Wednesday, September 03, 2008

another old poem embedded in thoughts on old poets

Books come from books; isn’t that what David W. McFadden used to repeat? In Ireland, I watched Stephen Brockwell at Thoor Ballyle, Yeats' infamous tower near Galway, taking photographs and generally being neurotic, in that way only Brockwell can. Did he end up writing a poem about the visit? I don’t recall. I remember he spent ten minutes obsessing over the fact that he couldn’t find the lens cap to his camera, when it was in his jacket pocket the whole time. Or was it still in the car? We were doing a little reading tour around Ireland in 2002, spending a few days in Dublin, and doing three daily readings in Dingle, Galway and Cobh, able to stop our little rental car by Yeats' tower along the way. Unfortunately for his plans, since we were there in February, we were two months early, unable to get inside and tour around. Given that the country had relatively few tourists wandering around but for us, I don’t think either of us minded the trade-off. What has this to do with Keats? Absolutely nothing.

keats, at 206, is very old
(after bromige

out into that,
wingless view

over annex, &
janets store

of books

true, this only comes
w/ that

or is it time

& then to keep time,
w/ any age

an appreciation
of fact

& this autumn part
of bloor

one loves life
for all the living
For years, I've made the joke that Brockwell only reads the dead, and I only read the living. Keats and Yeats. What was that line from John Thompson's Stilt Jack (Anansi, 1976), the first two lines of "Ghazal IX," writing:

Yeats. Yeats. Yeats. Yeats. Yeats. Yeats. Yeats.
Why wouldn’t the man shut up?
But that's beside the point. I'd read a few David Bromige books here and there, including books by Brick Books and Black Sparrow, but it was the one that I picked up from Janet Inksetter's former store location for Annex Books, Birds of the West (Coach House Press, 1974), that really struck me. Struck enough to fall into this little piece, left in the middle of the book that became name , an errant (Stride, 2006). Bromige is one of those Canadian west coast 1960s poets, one of the University of British Columbia student-poets, that participated in the infamous 1963 Vancouver Poetry Conference, despite heading south a year earlier to Berkeley for further studies. Part of a group of Vancouver writers that included George Bowering, Frank Davey, Fred Wah, David Dawson and Jamie Reid, he kept in touch through correspondence with his Canadian friends, as well as publishing books with Talonbooks and Coach House throughout the years, as well as over a dozen by American publisher Black Sparrow. Wasn’t there a story of he and George Bowering sending inappropriate emails back and forth on the SUNY-Buffalo Poetics list-serve a few years ago, and being asked to either leave or tone down?

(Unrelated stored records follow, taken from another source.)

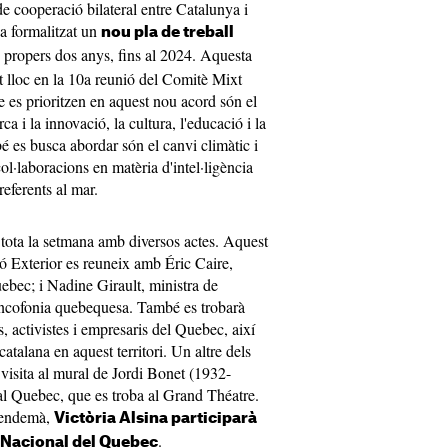
de cooperació bilateral entre Catalunya i
ha formalitzat un
nou pla de treball
 propers dos anys, fins al 2024. Aquesta
t lloc en la 10a reunió del Comitè Mixt
 es prioritzen en aquest nou acord són el
 i la innovació, la cultura, l'educació i la
é es busca abordar són el canvi climàtic i
col·laboracions en matèria d'intel·ligència
 referents al mar.
t tota la setmana amb diversos actes. Aquest
ió Exterior es reuneix amb Éric Caire,
uebec; i Nadine Girault, ministra de
rancofonia quebequesa. També es trobarà
, activistes i empresaris del Quebec, així
alana en aquest territori. Un altre dels
visita al mural de Jordi Bonet (1932-
 al Quebec, que es troba al Grand Théatre.
L'endemà,
Victòria Alsina participarà
.
 Nacional del Quebec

It was the short lines Bromige used in this particular collection that triggered, working his own kind of references to Keats in one of the pieces. Are all poems simply responses to other poems? Writing from writing, McFadden said, books from books.

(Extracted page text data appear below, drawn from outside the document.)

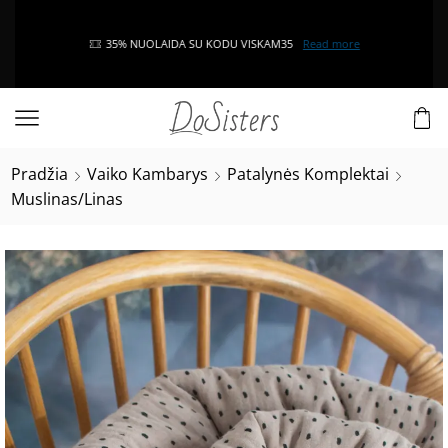
35% NUOLAIDA SU KODU VISKAM35
Read more
Pradžia
Vaiko Kambarys
Patalynės Komplektai
Muslinas/Linas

Whenever I travel, I like to have a familiar place I return to daily write, whether a particular coffeeshop in Vancouver just by MacLeod's Books, a Second Cup on Whyte Avenue in Edmonton or the Grad Lounge at the University of Alberta, or the Future Bakery on Bloor Street in Toronto's Annex. This particular poem was written at the Future Bakery, close enough to the University of Toronto to be a student hangout, and where, over the years, I've seen, deliberately and accidentally, writers such as Nathaniel G. Moore, Adeena Karasick, Stan Rogal, Steve Venright, Colin Christie, Beth Easton, Rebecca Rosenbaum, Leon Rooke, Catherine Kidd, Dana Bath, Corey Frost, Cary Fagan, Jim Munroe, Andy Brown and various others. Years ago, I would regularly drop in at the Book City location nearby to visit with writers that worked there, including Derek McCormack, Patrick Rawley, Paul Vermeersch, Alana Wilcox, Chris Chambers and John Degen, and to even be near St. George Street and not visit Coach House is simply a crime. The years of Victor Coleman and Darren Wershler-Henry before the advent of Alana Wilcox, with the numerous threads that might never leave: Nicky Drumbolis, Rick/Simon and Stan Bevington.

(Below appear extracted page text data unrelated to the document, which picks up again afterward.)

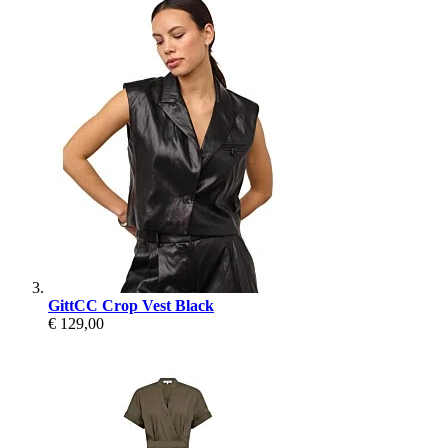
GittCC Crop Vest Black
€ 129,00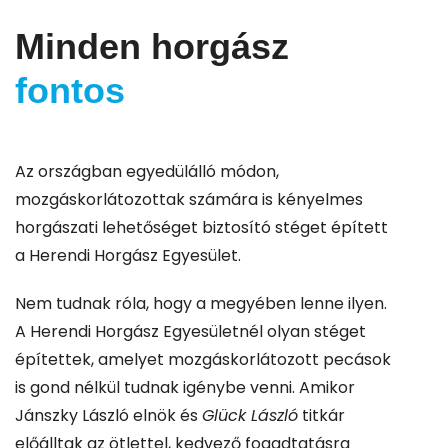
Minden horgász
fontos
Az országban egyedülálló módon,
mozgáskorlátozottak számára is kényelmes
horgászati lehetőséget biztosító stéget épített
a Herendi Horgász Egyesület.
Nem tudnak róla, hogy a megyében lenne ilyen.
A Herendi Horgász Egyesületnél olyan stéget
építettek, amelyet mozgáskorlátozott pecások
is gond nélkül tudnak igénybe venni. Amikor
Jánszky László elnök és
Glück László
titkár
előálltak az ötlettel, kedvező fogadtatásra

Toronto writer and editor Michael Holmes even wrote a small book in the same Future Bakery a few years before I started writing there, published by Coach House Printing, predating the new Coach House Books by a couple of years, produced in a cd case as Satellite Dishes from the Future Bakery (Coach House Printing, 1994). I don’t think I've been nearly so overt. Still, I've done enough travel that I like my routine, my comfort, returning daily to a particular locale for the sake of grounding, to be able to sit and to write, take notes. How else to feel like a person during such a displacement?